> _INPUT MATERIAL_:
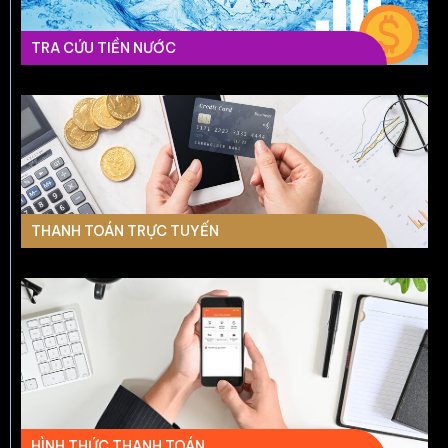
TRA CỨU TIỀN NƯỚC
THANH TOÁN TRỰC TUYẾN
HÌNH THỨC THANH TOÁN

--

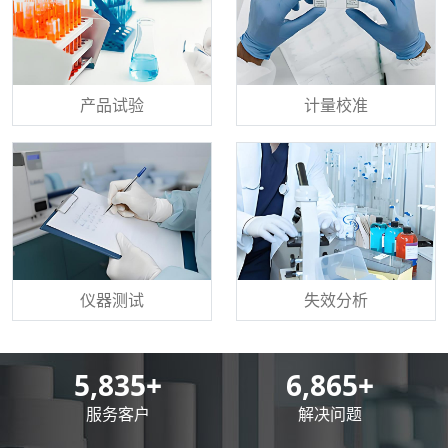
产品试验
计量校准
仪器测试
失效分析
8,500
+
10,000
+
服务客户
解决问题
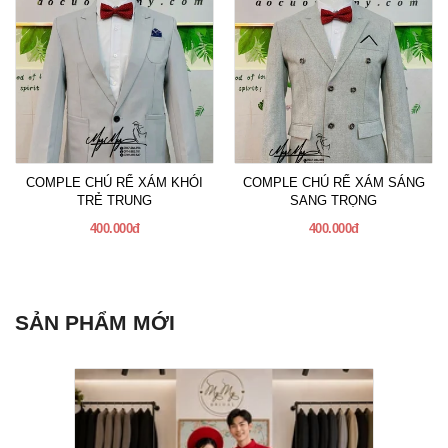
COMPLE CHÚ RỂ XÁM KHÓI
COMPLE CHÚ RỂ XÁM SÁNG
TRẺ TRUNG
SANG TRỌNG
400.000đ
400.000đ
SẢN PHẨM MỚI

> _DIRECTIONS_: Search the data above for the word "TOÁN", then gather each line in which it appears.

> _EXPECTED ANSWER_:
THANH TOÁN TRỰC TUYẾN
HÌNH THỨC THANH TOÁN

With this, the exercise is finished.